Dear Sombath…from Shui Meng (33)

Letter to Sombath Somphone
On the occasion of the 4th Cycle of the UPR on Laos in Geneva
28 September 2025

My dearest Sombath,

I am writing you today to tell you that during the 4th Cycle of the UPR on the Lao PDR which took place in Geneva from 25-26 September, your enforced disappearance on December 15, 2012 (twelve years ago) in front of the police post in Vientiane, is still an issue of concern to many countries, human rights organizations, and civil society groups.

Concerned member states, human rights organizations, and civil society groups continued to condemn the inaction of the Lao Government to investigate your disappearance. They continued to urge the Lao authorities to act with accountability and transparency to resolve your case and to reveal the facts about your abduction.

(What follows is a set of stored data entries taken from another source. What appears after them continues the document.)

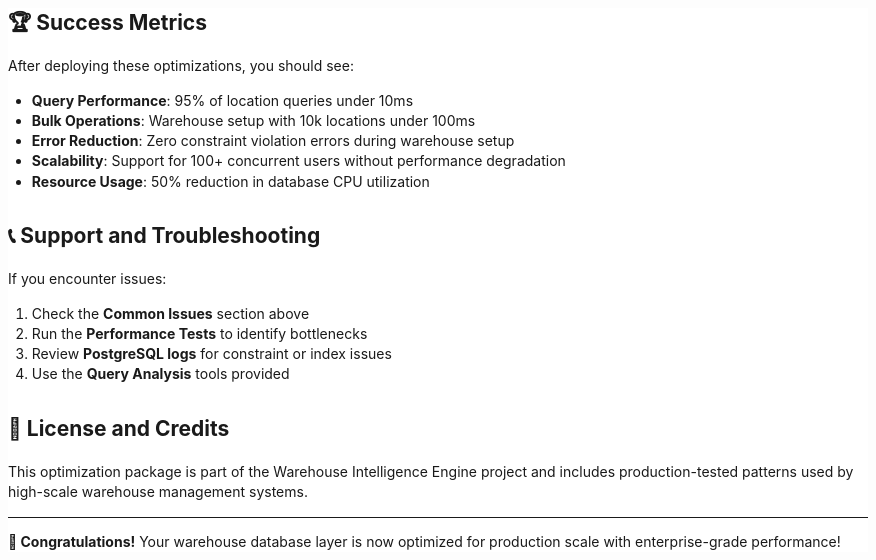 ## 🏆 Success Metrics

After deploying these optimizations, you should see:

- **Query Performance**: 95% of location queries under 10ms
- **Bulk Operations**: Warehouse setup with 10k locations under 100ms
- **Error Reduction**: Zero constraint violation errors during warehouse setup
- **Scalability**: Support for 100+ concurrent users without performance degradation
- **Resource Usage**: 50% reduction in database CPU utilization

## 📞 Support and Troubleshooting

If you encounter issues:
1. Check the **Common Issues** section above
2. Run the **Performance Tests** to identify bottlenecks
3. Review **PostgreSQL logs** for constraint or index issues
4. Use the **Query Analysis** tools provided

## 📄 License and Credits

This optimization package is part of the Warehouse Intelligence Engine project and includes production-tested patterns used by high-scale warehouse management systems.

---

**🎉 Congratulations!** Your warehouse database layer is now optimized for production scale with enterprise-grade performance!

Rights Watch (HRW) in its statement at the UPR, for example, expressed concerns about the Lao PDR’s dismissal of several proposed measures to conduct credible investigations into your enforced disappearance, and that of other unresolved cases. HRW continued to urge the Lao government to conduct a full and impartial investigation of your enforced disappearance and to disclose your fate, pointing out that your disappearance is emblematic of Laos’ broader impunity for rights violations committed against its critics.

Similarly, the International Federation for Human Rights (FIDH), condemned the Lao authorities’ protracted inaction in the investigation into your disappearance and urged it to reveal your fate and whereabouts. It further stated that “the government’s refusal to accept a recommendation to investigate the enforced disappearance of civil society leader Sombath Somphone is particularly disturbing.”

These statements of concern and expression of condemnation by international agencies are heartening to read because they show that the injustice and violation of your rights and dignity have not been forgotten, even with the passing of time. Such continued actions also give me some comfort that all governments are still held accountable to a set of internationally agreed human rights standards and practices, and their compliance or lack thereof will still be publicly judged on international platforms.

To the many organizations, concerned governments, and the UN Treaty bodies, I can only express my sincere gratitude to you for your persistent efforts to seek justice and truth for the victims of human rights abuses and violations, and for their family members who are ordinary people like myself and many other voiceless individuals. We ordinary citizens generally have no or little power to seek redress against such violations, and are left mostly to suffer in silence and hopelessness.

On my part, my dearest Sombath, I will never forget or give up my struggle to find you, and to find justice and truth for you and for our family.